_Task objective_.
Go over the entries below line by line, copying each one that contains the word "online".

──────

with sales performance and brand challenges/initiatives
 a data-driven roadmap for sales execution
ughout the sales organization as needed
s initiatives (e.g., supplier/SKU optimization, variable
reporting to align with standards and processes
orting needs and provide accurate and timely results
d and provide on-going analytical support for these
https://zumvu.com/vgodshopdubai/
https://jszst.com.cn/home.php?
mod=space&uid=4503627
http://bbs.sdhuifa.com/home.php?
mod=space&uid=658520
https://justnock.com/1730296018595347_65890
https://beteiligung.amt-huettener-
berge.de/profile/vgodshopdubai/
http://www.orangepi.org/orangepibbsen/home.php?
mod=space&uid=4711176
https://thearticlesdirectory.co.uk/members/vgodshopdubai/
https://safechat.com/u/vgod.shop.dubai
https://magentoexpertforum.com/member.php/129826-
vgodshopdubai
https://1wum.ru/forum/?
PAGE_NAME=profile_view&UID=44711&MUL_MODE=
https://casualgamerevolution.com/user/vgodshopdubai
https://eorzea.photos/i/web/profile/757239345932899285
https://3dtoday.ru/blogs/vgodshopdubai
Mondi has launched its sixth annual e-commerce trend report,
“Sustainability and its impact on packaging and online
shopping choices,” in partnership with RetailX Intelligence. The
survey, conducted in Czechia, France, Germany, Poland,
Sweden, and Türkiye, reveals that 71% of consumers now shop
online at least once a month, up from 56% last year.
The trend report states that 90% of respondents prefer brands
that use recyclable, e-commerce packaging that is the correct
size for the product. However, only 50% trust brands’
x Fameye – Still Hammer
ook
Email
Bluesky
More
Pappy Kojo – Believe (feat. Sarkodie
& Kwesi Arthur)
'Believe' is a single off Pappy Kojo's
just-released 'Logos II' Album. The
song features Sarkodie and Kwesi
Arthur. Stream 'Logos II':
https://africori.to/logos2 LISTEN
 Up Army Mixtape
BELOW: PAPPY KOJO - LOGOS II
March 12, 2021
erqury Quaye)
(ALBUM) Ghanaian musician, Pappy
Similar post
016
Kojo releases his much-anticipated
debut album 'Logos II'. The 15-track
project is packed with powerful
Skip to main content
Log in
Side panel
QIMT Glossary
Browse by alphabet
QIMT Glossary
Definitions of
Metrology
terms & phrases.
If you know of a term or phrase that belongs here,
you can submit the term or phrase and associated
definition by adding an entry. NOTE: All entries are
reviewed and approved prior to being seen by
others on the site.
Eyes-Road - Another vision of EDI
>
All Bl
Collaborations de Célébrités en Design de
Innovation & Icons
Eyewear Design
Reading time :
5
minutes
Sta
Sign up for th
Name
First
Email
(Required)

──────

_Written response_.
“Sustainability and its impact on packaging and online
online at least once a month, up from 56% last year.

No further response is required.